**Estratto**
Il suicidio dell’Europa

L’inettitudine dei suoi uomini politici

Il prepotente ritorno sulla ribalta mediatica della vita politica europea nelle settimane immediatamente successive alle feste di fine anno e le recenti diatribe fra il nostro Governo e le istituzioni di Bruxelles hanno indotto molti commentatori politici a sbizzarrirsi in valutazioni pro e contro il sistema Europa.

Chi crede ancora in una Europa unita, sia politicamente sia economicamente, ha poche speranze di trascorrere la stagione che stiamo vivendo senza assistere al sempre più veloce logoramento di uno dei più alti ideali che portò  dopo pochi anni dal termine delle operazioni belliche della seconda guerra mondiale all’incontro sofferto fra  uomini appartenenti a nazioni diverse, vincitrici e vinte, di grande levatura morale, filosofica e politica oltre che grandi interpreti dell’economia liberista e non solo.

Basti ricordarne alcuni come Konrad Adenauer, Walter Hallstein, Sicco Mansholt, Robert Schumann, Paul-Henri Spaak, gli italiani Alcide De Gasperi, Ugo La Malfa, Altiero Spinelli  e tanti, tanti altri che pur in mezzo a incommensurabili difficoltà dovute agli innegabili rancori residuati al periodo bellico, seppero superare ogni ostacolo e con grande capacità politica e diplomatica riuscirono a costruire le basi per una Europa finalmente unita.

Incorrerei in inescusabili lacune se volessi allungare l’elenco accennando, anche solo di sfuggita, ad altri grandi interpreti della politica internazionale che si susseguirono e si batterono, pur fra mille difficoltà interne ad ogni singolo paese, fino a raggiungere finalmente, la fondazione definitiva (o almeno ritenuta tale !) dell’UNIONE EUROPEA.

**Output richiesto**
Prosegui l'estratto sul declino dell'ideale di un'Europa unita dal punto in cui si interrompe. I record riportati di seguito costituiscono materiale separato dall'estratto.

**Dati**
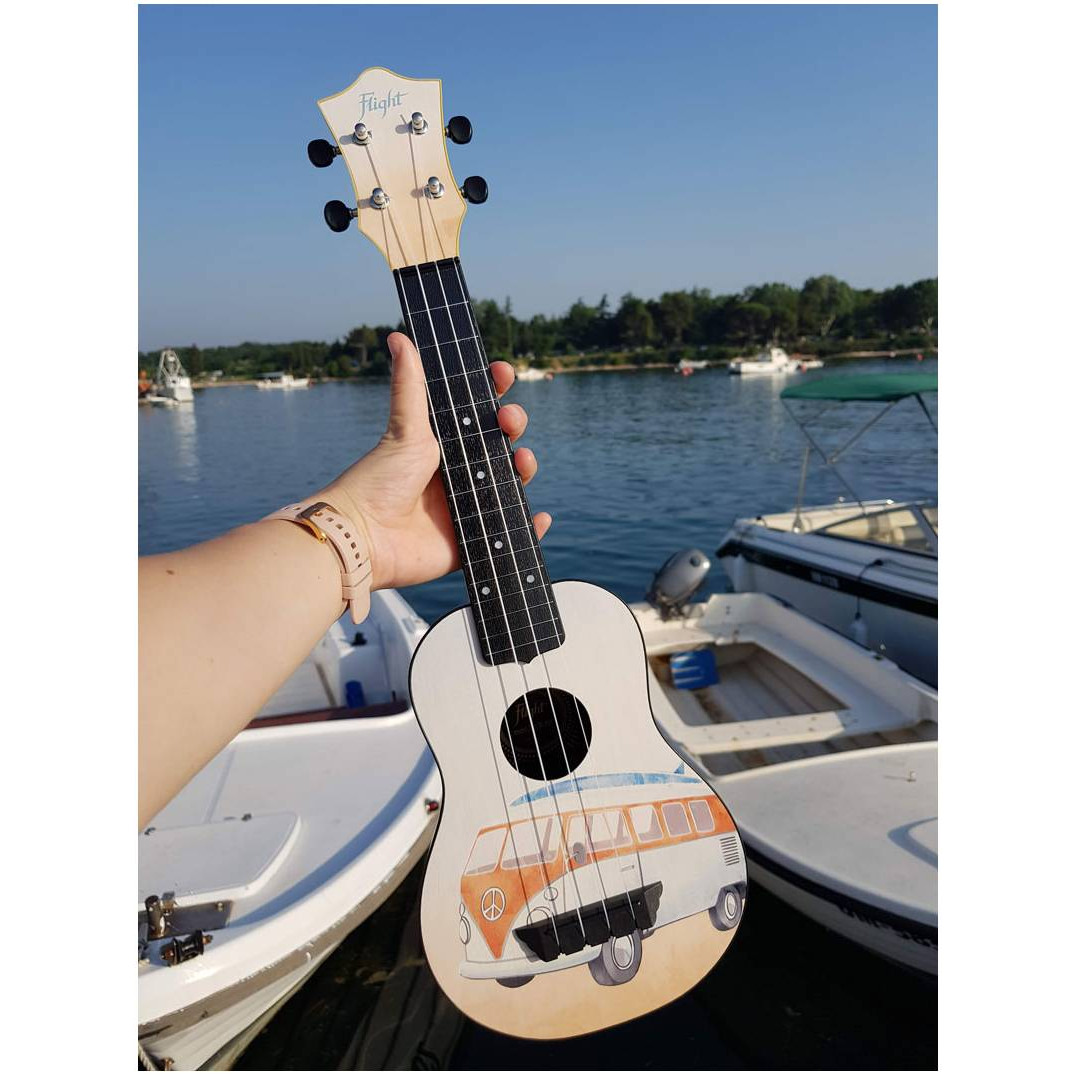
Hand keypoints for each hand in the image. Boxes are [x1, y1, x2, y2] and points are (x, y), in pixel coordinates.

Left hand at [319, 332, 551, 589]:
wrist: (363, 537)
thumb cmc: (377, 480)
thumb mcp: (402, 430)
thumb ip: (409, 386)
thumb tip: (399, 337)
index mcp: (442, 444)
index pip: (477, 413)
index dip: (494, 392)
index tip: (502, 372)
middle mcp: (457, 473)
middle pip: (500, 445)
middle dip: (513, 426)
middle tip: (508, 421)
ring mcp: (466, 507)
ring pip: (510, 485)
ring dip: (525, 469)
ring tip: (523, 461)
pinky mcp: (470, 542)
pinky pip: (509, 535)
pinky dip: (531, 527)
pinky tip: (541, 517)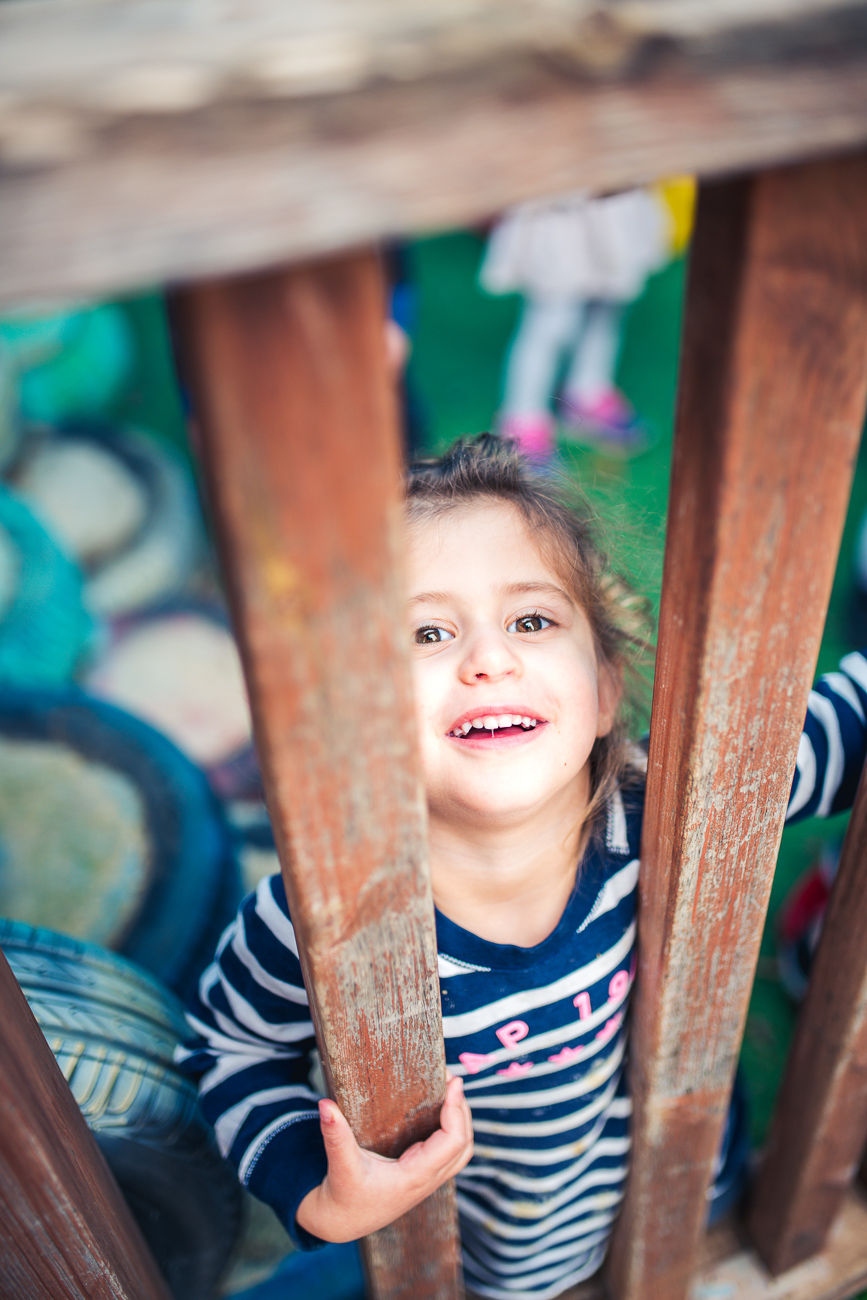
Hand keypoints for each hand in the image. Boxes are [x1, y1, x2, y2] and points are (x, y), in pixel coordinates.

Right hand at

**Esito**
Molte sono le cause che inducono oggi anche i più ottimisti fra i commentatori alla nefasta previsione a cui ho accennato all’inizio ma la principale di queste cause si può individuare, a mio modesto avviso, nell’incapacità della maggioranza degli uomini politici che presiedono attualmente alle singole realtà nazionali, sia che si trovino al governo sia che appartengano all’opposizione.

Con l’inevitabile, drammatica conseguenza che gli uomini da essi delegati a rappresentarli ai vertici delle massime istituzioni europee, seppure eletti collegialmente e secondo un democratico avvicendamento appaiono ancor più inescusabili per l’incapacità di dare vita a quell’Europa forte, determinata e veramente unita che potrebbe finalmente opporsi con successo alla versione peggiore di quella globalizzazione che ormai è vista con sospetto se non addirittura con sgomento dalla maggioranza dei cittadini europei.

Tanto più grave appare questo problema laddove si voglia ribadire e rendere compiuto il progetto di un’Europa Unita di fronte allo scontro ormai inevitabile che l’attende nell’immediato futuro e alle sfide ancor  più pesanti che esso porta con sé.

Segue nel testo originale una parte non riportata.